Spike doing his 'push ups'. Oh Xander, surely you can't be that dense? Walking in on Spike in bed humping away on an invisible Buffy and falling for Spike's 'I'm exercising' line. Plus you can clearly see Spike's ear moving as it is being nibbled on while he talks to Xander. Mind you, if I was Xan I wouldn't think Buff would be doing that kind of thing with Spike either. But whatever the case, the scene is very, very funny. And love how it ends with invisible Buff winning over a petulant Spike by giving him a special happy as, taken by surprise, he looks down at his (out of shot) groin and states, 'Hey, that's cheating.' Tsk tsk. Naughty Buff.

Direction.
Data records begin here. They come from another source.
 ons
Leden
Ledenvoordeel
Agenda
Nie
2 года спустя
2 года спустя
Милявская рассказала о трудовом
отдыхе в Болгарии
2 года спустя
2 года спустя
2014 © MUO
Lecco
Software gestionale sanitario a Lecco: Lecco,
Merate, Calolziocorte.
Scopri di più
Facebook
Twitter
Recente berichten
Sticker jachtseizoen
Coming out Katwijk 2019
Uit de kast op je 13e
David Fury does a great job directing his script. His direction is wonderfully inventive, especially how he treats invisible Buffy and the invisible Trio as if you could still see them, following them 'in shot', zooming in for reaction shots we can't see, and shooting an invisible fight scene as if it were all entirely visible. Great stuff and most amusing.


Very silly. Okay, maybe it does get a bit too silly for its own good. And the Trio, while fun, are still just three clever twits messing about and doing nothing very compelling.
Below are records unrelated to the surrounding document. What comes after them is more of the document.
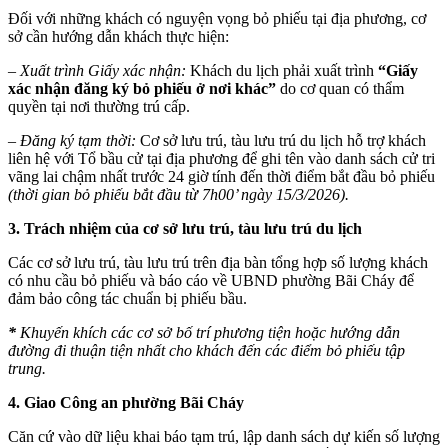
Đối với những khách có nguyện vọng bỏ phiếu tại địa phương, cơ
sở cần hướng dẫn khách thực hiện:
– Xuất trình Giấy xác nhận:
Khách du lịch phải xuất trình
“Giấy
xác nhận đăng ký bỏ phiếu ở nơi khác”
do cơ quan có thẩm
quyền tại nơi thường trú cấp.
– Đăng ký tạm thời:
Cơ sở lưu trú, tàu lưu trú du lịch hỗ trợ khách
liên hệ với Tổ bầu cử tại địa phương để ghi tên vào danh sách cử tri
vãng lai chậm nhất trước 24 giờ tính đến thời điểm bắt đầu bỏ phiếu
(thời gian bỏ phiếu bắt đầu từ 7h00’ ngày 15/3/2026).
3. Trách nhiệm của cơ sở lưu trú, tàu lưu trú du lịch
Các cơ sở lưu trú, tàu lưu trú trên địa bàn tổng hợp số lượng khách
có nhu cầu bỏ phiếu và báo cáo về UBND phường Bãi Cháy để
đảm bảo công tác chuẩn bị phiếu bầu.
*
Khuyến khích các cơ sở bố trí phương tiện hoặc hướng dẫn
đường đi thuận tiện nhất cho khách đến các điểm bỏ phiếu tập
trung.
4. Giao Công an phường Bãi Cháy
Căn cứ vào dữ liệu khai báo tạm trú, lập danh sách dự kiến số lượng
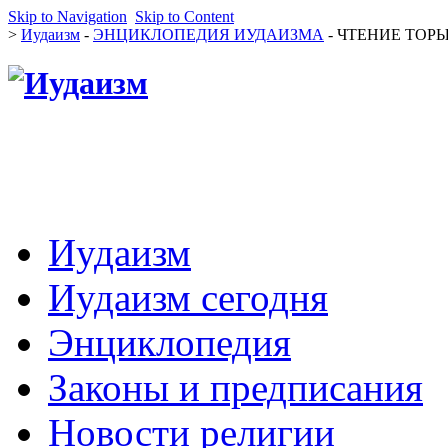
Skip to Navigation
Skip to Content
>
Иудаизм
-
ЭНЦИКЛОПЕДИЯ ИУДАИЗМА
- ЧТЕНИЕ ТОРЫ (
Иудаизм
Иудаизм сегодня
Энциклопедия
Законы и предписания
Новости религии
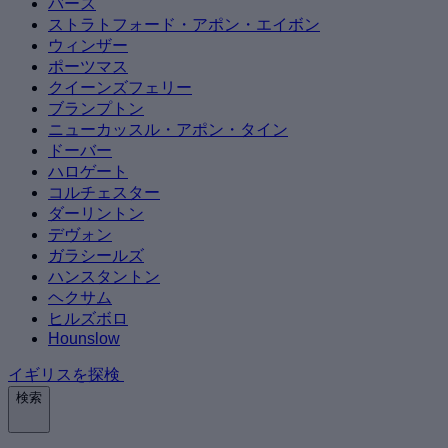
バース
ストラトフォード・アポン・エイボン
ウィンザー
ポーツマス
クイーンズフェリー
ブランプトン
ニューカッスル・アポン・タイン
ドーバー
ハロゲート
コルチェスター
ダーリントン
デヴォン
ガラシールズ
ハンスタントン
ヘクサム
ヒルズボロ
Hounslow
イギリスを探検
検索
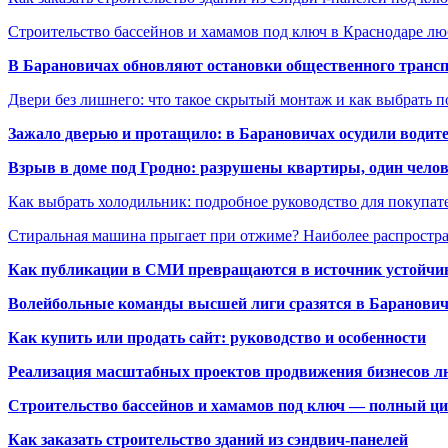
Строительство бассейнов и хамамов под ключ в Краснодаре л
В Барановичах обновляют остановки общественного транс
Двери без лишнего: что такое скрытый монтаж и как выбрать 
Зажало дверью и протащило: в Барановичах осудили водите
Взрыв в доме под Гродно: разрушены квартиры, один челов
Как выбрать холодильник: подробное руководство для покупат
Стиральная машина прыгает при отжиме? Наиболее распрост
Как публикации в СМИ превращаются в источник устойчиво
Волейбольные команды высшей лиги сразятся в Баранови
Как купить или продать сайт: руководство и особенности
Реализация масштабных проектов продвижения бизнесов лю
Строительство бассейнов и хамамов под ключ — полный ци
Как заказать строительство зданий из сэндвич-панелей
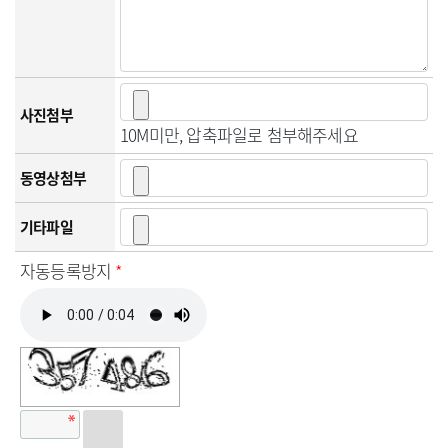
사진첨부
10M미만, 압축파일로 첨부해주세요
동영상첨부
기타파일
자동등록방지
*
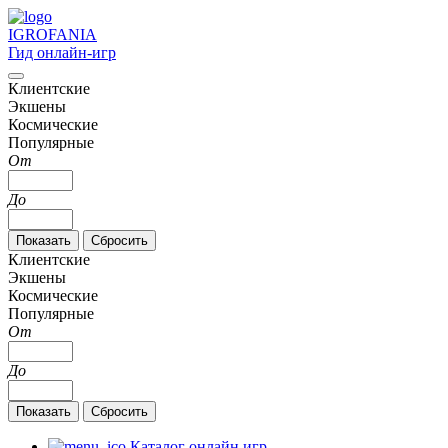
IGRO
FANIA
Гид онлайн-игр
Клиентские
Экшены
Космические
Популярные
От
До
Клиентские
Экшены
Космические
Популярные
От
До
Каталог онлайн игр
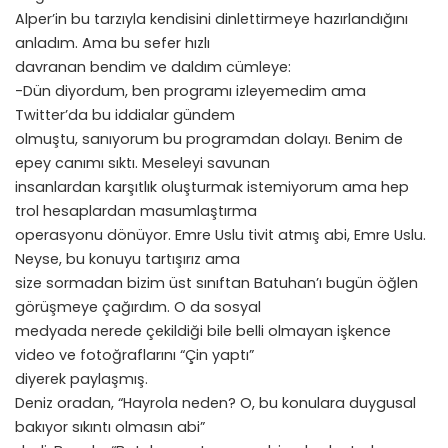
Alper’in bu tarzıyla kendisini dinlettirmeye hazırlandığını
anladım. Ama bu sefer hızlı
davranan bendim ve daldım cümleye:
-Dün diyordum, ben programı izleyemedim ama
Twitter’da bu iddialar gündem
olmuştu, sanıyorum bu programdan dolayı. Benim de
epey canımı sıktı. Meseleyi savunan
insanlardan karşıtlık oluşturmak istemiyorum ama hep
trol hesaplardan masumlaştırma
operasyonu dönüyor. Emre Uslu tivit atmış abi, Emre Uslu.
Neyse, bu konuyu tartışırız ama
size sormadan bizim üst sınıftan Batuhan’ı bugün öğlen
görüşmeye çağırdım. O da sosyal
medyada nerede çekildiği bile belli olmayan işkence
video ve fotoğraflarını “Çin yaptı”
diyerek paylaşmış.
Deniz oradan, “Hayrola neden? O, bu konulara duygusal
bakıyor sıkıntı olmasın abi”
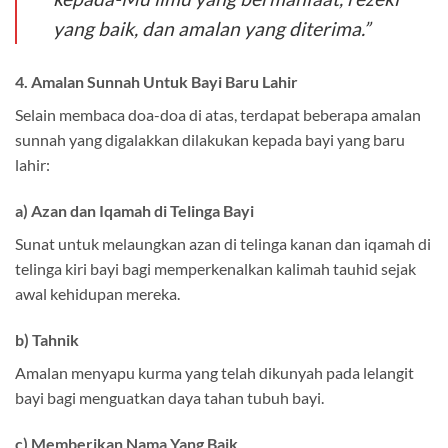
yang baik, dan amalan yang diterima.”
4. Amalan Sunnah Untuk Bayi Baru Lahir
Selain membaca doa-doa di atas, terdapat beberapa amalan
sunnah yang digalakkan dilakukan kepada bayi yang baru
lahir:
a) Azan dan Iqamah di Telinga Bayi
Sunat untuk melaungkan azan di telinga kanan dan iqamah di
telinga kiri bayi bagi memperkenalkan kalimah tauhid sejak
awal kehidupan mereka.
b) Tahnik
Amalan menyapu kurma yang telah dikunyah pada lelangit
bayi bagi menguatkan daya tahan tubuh bayi.
c) Memberikan Nama Yang Baik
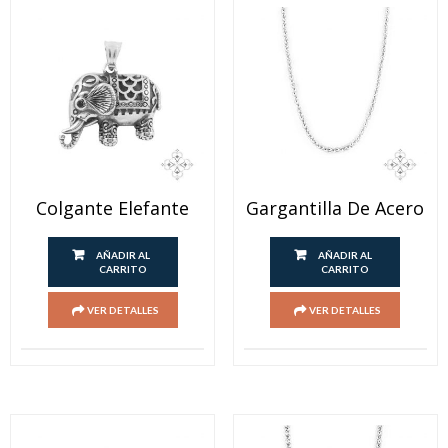
Colgante Elefante
Gargantilla De Acero
AÑADIR AL
AÑADIR AL
CARRITO
CARRITO
VER DETALLES
VER DETALLES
Buffy's hair. Blimey! Never before (or since) has so much attention been paid to Buffy's hair as in this episode. Everyone and their sister comments and has an opinion on it. At least Xander has the good sense to be exasperated by this, just like the audience. It is obvious that in the first act SMG is wearing a pretty heinous wig which she then hacks away at before heading to the hairdressers for her new short do. I'm guessing SMG got her hair cut meaning they had to shoe horn this in for continuity sake.


Spike's exercise routine


Buffy: So you three have, what... banded together to be pains in my ass?
Warren Meers: We're your "arch-nemesises-ses".

Buffy (to social worker): You know, I know what that looks like, but I-I swear it's not what it looks like. It's magic weed. It's not mine.

Jonathan Levinson: [Warren almost hits Jonathon with an invisibility ray] You penis!

Andrew Wells (about the invisible ray gun): I pictured something cooler. More ILM, less Ed Wood.

Xander: [as Xander walks in on Spike on top of invisible Buffy] Spike? What are you doing?
Spike: What am I-... What does it look like I'm doing, you nit? I'm exercising, aren't I?
[starts doing "push-ups"]
Xander: Exercising? Naked? In bed?
Spike: A man shouldn't use immortality as an excuse to let himself go. You gotta keep fit for killing.
Xander: Ya-huh.


Doris the social worker is played by Susan Ruttan who you may remember played Arnie Becker's secretary Roxanne in LA Law

Doris's co-worker in the Social Services Office is played by writer/director David Fury's wife Elin Hampton. Together the couple co-wrote Season 2's "Go Fish".

Gone is the first episode without Amber Benson (Tara) since season five's 'Into The Woods' and marks only the sixth episode without her since she was introduced in season four's 'Hush'.

Buffy cheerily whistles a bit of Going Through the Motions from Once More, With Feeling after making social worker Doris Kroger look crazy.